Friday, February 19, 2010

TR's words have contemporary ring

    On my way to re-reading President Eisenhower’s farewell address, I got sidetracked by Teddy Roosevelt.
    It was not a presidential speech that snared my attention, but one that he delivered in Milwaukee, Wisconsin, on Oct. 14, 1912.
    Roosevelt had already served as president as a Republican and was now running as the nominee of the Progressive (Bull Moose) Party that he had created.
    He delivered the speech with an assassin’s bullet still in his chest.
    We think of ourselves as a peaceful people, but presidents have not fared so well. Abraham Lincoln and John F. Kennedy are perhaps the most famous victims of assassination, but there were also James A. Garfield and William McKinley. And attempts were made on the lives of Andrew Jackson, Franklin Roosevelt, Harry Truman, Gerald Ford and Ronald Reagan. That’s 20 percent of American presidents who have been the targets of violence.
    And then there is Roosevelt, who ascended to the presidency upon the death of McKinley.
    The campaign of 1912 was a bitter one, with William Howard Taft as the Republican nominee, Woodrow Wilson as the Democratic nominee and Roosevelt as the major figures. The Socialist Eugene V. Debs was a minor figure.
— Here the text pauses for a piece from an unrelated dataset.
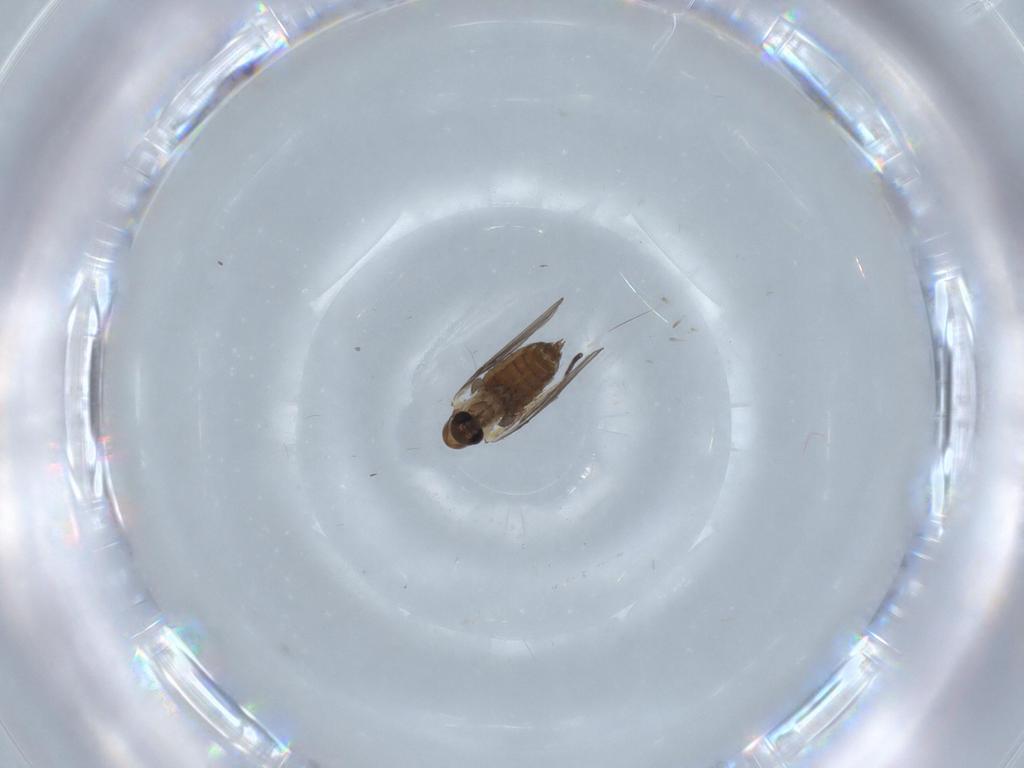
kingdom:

    Roosevelt’s life was spared in Milwaukee because a folded copy of the speech he planned to deliver and a steel spectacles case in his breast pocket were enough to slow the .38 caliber bullet.
    Roosevelt didn’t deliver all of his prepared speech in Milwaukee, but here are some of the things he did say:

    “Friends, I shall ask you to be as quiet as possible. I don't know whether you fully understand that I have just been shot; but it takes more than that to kill a Bull Moose. But fortunately I had my manuscript, so you see I was going to make a long speech, and there is a bullet - there is where the bullet went through - and it probably saved me from it going into my heart. The bullet is in me now, so that I cannot make a very long speech, but I will try my best.
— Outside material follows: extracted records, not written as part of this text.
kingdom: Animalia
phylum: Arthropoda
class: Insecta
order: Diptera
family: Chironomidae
    “... I want to say something very serious to our people and especially to the newspapers....
    “Now, I do not know who he was or what he represented. He was a coward. He stood in the darkness in the crowd around the automobile and when they cheered me, and I got up to bow, he stepped forward and shot me in the darkness.
    “Now, friends, of course, I do not know, as I say, anything about him; but it is a very natural thing that weak and vicious minds should be inflamed to acts of violence by the kind of awful mendacity and abuse that have been heaped upon me for the last three months by the papers in the interest of not only Mr. Debs but of Mr. Wilson and Mr. Taft.
    “Friends, I will disown and repudiate any man of my party who attacks with such foul slander and abuse any opponent of any other party; and now I wish to say seriously to all the daily newspapers, to the Republicans, the Democrat, and Socialist parties, that they cannot, month in month out and year in and year out, make the kind of untruthful, of bitter assault that they have made and not expect that brutal, violent natures, or brutal and violent characters, especially when the brutality is accompanied by a not very strong mind; they cannot expect that such natures will be unaffected by it.
    ...”What I care for is my country. I wish I were able to impress upon my people – our people – the duty to feel strongly but to speak the truth of their opponents. I say now, I have never said one word on the stump against any opponent that I cannot defend. I have said nothing that I could not substantiate and nothing that I ought not to have said – nothing that I – nothing that, looking back at, I would not say again.
    “And now, friends, this incident that has just occurred – this effort to assassinate me – emphasizes to a peculiar degree the need of the Progressive movement. Friends, every good citizen ought to do everything in his or her power to prevent the coming of the day when we shall see in this country two recognized creeds fighting one another, when we shall see the creed of the "Havenots" arraigned against the creed of the "Haves." When that day comes then such incidents as this to-night will be commonplace in our history. When you make poor men – when you permit the conditions to grow such that the poor man as such will be swayed by his sense of injury against the men who try to hold what they improperly have won, when that day comes, the most awful passions will be let loose and it will be an ill day for our country.”
    Roosevelt’s words, spoken nearly a century ago, sound uncannily contemporary.